The snort he let out was an ugly sound, the kind of thing that he tried to keep down, but couldn’t catch. And yes, she laughed at him—which made him resent the noise less.
But then Elise sat up and, tragically, began putting her clothes on. When she was back in order, she knelt down and pulled one of the blankets over his nakedness.
“Are you sure you’re going to be okay here alone? I’m worried.”
“If what we just did together didn’t kill me, I guarantee you I’ll make it to sunset.”
“I’m serious.”
“I’ll be fine.”
She kissed him and then went over to the fire, restoking it for him.
“You don’t need to do that,” he said.
“Too late.” She smiled at him over her shoulder as she poked at the logs she’d added. “You know what I’m doing right now?”
“Looking hotter than what’s going on in that hearth?”
“I’m trying not to ask when I’m going to see you again.”
“I got an easy answer for that. Four a.m. tomorrow.”
“Is that a date?”
“You better believe it.” He wadded an old sofa pillow up under his head. “Call me when you’re home safe?”
“Always. Where’s your phone?”
“Oh … shit. I have no idea. Probably back at the training center with what was left of my clothes. And I don’t have a landline.”
“Well … I’ll be fine. I can take care of myself.”
There was a long, long pause.
“Go,” he told her. “So I know you’re safe before the sun comes up.”
Elise nodded and then she was gone, the front door closing behind her quietly.
In the wake of her departure, he thought, God … the house was so empty.
THIRTY-FOUR
The following evening, as Elise got dressed to go to see Peyton, her thoughts were on Axe, not either of her cousins. She was worried about him having been okay through the day. How his wounds were doing. Whether he’d let the fire go out and turned himself into a Popsicle.
He had to get that heating system at the cottage fixed. The weather was going to get a whole lot worse before it improved. In, like, May.
The problem was, it felt a little too stalkerish for her to just show up at his house and be all, Hey!, just wanted to see if you’re still breathing! Besides, in the middle of their sexual marathon, he’d mentioned that he had to get his stitches out at the clinic, and surely if he failed to turn up there, someone would go looking for him.
Right?
“Damn it,” she said as she left her room—with her phone and its GPS tracker going strong.

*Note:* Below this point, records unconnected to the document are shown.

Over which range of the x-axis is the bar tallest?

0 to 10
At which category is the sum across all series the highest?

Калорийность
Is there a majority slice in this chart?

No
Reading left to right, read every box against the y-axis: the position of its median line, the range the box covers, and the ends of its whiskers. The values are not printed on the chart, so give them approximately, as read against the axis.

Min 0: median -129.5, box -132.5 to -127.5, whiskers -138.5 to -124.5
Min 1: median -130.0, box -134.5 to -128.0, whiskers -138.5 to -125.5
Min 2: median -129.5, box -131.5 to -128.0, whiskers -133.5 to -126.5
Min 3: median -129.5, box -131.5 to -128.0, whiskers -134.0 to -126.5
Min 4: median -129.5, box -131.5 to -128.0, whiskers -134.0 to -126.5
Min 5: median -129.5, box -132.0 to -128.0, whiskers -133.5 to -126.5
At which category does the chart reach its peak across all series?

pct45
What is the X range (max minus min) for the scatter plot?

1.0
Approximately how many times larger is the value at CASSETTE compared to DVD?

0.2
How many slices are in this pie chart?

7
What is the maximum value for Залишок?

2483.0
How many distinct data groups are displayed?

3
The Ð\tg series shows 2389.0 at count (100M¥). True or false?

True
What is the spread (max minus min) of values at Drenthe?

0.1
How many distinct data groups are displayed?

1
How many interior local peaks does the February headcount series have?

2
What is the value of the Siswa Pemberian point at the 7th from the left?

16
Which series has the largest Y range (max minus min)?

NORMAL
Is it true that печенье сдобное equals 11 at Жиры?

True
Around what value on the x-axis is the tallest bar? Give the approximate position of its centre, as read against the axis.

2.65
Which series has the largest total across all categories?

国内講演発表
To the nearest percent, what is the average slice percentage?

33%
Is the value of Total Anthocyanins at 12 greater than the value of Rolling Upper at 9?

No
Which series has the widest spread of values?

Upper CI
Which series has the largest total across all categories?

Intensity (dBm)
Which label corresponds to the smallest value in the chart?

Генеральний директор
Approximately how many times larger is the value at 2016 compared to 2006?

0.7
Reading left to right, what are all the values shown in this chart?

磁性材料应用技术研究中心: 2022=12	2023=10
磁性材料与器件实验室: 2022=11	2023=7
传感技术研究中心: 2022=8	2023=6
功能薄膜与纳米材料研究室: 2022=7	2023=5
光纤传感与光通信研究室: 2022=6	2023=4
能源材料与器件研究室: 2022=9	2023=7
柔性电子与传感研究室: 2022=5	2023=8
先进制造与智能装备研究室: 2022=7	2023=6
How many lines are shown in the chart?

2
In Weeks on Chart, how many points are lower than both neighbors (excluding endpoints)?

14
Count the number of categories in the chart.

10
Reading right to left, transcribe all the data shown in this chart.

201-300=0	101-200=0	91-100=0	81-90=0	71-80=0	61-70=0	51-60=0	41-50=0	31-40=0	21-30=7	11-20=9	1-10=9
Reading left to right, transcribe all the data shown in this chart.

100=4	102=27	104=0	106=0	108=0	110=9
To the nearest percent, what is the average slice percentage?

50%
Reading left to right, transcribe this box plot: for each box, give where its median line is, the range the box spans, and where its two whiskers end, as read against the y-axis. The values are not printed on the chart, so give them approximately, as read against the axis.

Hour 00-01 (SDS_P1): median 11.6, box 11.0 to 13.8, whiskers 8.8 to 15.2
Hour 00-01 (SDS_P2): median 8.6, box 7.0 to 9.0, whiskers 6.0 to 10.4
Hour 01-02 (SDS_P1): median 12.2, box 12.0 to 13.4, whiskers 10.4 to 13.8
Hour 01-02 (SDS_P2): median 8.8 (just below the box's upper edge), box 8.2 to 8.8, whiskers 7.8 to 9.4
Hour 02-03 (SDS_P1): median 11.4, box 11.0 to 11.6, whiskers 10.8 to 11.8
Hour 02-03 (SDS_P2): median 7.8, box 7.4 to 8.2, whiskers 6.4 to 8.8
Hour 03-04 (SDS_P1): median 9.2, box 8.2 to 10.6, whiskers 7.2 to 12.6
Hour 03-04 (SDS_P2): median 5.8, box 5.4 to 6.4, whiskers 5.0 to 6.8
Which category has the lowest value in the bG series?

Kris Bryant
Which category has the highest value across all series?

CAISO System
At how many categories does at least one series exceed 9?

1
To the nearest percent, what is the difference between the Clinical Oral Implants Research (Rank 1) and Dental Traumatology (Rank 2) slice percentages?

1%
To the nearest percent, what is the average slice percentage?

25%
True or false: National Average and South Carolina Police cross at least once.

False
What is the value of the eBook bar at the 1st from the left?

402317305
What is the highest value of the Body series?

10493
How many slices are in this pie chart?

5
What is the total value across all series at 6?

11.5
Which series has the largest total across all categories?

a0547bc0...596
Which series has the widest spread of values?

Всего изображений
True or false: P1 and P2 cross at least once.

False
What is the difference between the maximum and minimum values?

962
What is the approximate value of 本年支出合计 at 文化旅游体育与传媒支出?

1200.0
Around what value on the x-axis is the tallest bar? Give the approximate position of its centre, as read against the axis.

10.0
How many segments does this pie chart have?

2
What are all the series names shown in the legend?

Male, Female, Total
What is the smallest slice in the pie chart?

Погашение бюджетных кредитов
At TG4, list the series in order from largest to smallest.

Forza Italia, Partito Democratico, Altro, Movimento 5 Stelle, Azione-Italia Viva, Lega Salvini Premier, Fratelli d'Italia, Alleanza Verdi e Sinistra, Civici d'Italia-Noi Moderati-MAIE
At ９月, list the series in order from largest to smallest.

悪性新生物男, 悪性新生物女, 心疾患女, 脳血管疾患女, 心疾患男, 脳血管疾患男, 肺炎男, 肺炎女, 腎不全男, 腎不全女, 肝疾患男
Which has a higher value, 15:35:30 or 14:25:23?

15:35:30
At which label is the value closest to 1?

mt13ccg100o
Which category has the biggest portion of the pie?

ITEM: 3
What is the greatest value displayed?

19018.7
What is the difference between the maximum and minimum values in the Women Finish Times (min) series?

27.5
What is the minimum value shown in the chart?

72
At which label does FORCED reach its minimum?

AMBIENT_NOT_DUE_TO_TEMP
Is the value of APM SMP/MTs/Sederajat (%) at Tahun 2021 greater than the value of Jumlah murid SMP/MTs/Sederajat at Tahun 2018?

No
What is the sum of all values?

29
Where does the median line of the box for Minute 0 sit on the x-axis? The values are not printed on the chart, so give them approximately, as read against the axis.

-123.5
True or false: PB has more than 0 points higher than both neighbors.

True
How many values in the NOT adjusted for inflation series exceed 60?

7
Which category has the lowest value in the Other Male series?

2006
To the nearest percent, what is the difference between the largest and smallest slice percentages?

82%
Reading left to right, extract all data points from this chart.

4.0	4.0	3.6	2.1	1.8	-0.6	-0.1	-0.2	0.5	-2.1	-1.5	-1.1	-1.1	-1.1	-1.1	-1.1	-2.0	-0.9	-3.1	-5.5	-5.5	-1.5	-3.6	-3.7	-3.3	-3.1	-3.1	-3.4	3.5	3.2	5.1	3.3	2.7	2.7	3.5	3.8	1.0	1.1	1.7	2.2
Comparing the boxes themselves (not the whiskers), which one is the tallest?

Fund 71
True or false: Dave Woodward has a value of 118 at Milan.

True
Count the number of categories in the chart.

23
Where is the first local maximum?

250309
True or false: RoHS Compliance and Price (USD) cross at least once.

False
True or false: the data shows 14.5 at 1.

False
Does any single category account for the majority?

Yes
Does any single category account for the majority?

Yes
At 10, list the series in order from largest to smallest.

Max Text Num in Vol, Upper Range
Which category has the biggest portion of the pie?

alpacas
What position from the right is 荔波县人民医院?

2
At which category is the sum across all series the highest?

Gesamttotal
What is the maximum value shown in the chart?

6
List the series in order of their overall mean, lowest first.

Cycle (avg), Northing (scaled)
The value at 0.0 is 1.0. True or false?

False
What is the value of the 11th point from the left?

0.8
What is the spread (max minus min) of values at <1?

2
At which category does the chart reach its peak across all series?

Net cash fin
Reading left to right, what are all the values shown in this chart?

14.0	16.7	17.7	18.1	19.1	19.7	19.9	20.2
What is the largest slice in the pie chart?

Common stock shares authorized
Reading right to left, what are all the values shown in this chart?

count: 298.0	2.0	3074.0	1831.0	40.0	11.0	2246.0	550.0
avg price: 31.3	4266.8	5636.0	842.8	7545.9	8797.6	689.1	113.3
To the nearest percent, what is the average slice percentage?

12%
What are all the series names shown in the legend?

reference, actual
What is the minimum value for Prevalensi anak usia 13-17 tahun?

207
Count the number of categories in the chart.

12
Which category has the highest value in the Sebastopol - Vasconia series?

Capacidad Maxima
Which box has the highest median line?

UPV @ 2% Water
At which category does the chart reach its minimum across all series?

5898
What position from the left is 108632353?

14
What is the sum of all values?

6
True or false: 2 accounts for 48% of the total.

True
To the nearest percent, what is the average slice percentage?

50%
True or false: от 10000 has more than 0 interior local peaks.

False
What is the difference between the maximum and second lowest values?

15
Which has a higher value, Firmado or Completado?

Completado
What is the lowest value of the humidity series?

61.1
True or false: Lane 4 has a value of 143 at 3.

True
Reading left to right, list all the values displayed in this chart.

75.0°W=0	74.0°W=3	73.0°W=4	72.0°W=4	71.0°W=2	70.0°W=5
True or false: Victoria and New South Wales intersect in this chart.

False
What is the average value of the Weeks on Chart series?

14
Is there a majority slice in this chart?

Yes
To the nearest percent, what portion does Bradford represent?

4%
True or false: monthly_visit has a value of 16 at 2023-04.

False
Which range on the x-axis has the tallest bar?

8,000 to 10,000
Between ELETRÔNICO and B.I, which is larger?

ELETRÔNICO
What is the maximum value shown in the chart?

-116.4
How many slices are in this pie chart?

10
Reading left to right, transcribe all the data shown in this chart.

She had skipped First Meal. There was just no way she could sit between her father and her uncle and make small talk, not only considering what she had done with Axe, but also in light of what she’d seen in her aunt the night before: Even with all her schooling and self-actualization, she wasn’t capable of shelving that much emotion.
Maybe she was her sire’s daughter after all, not wanting to share.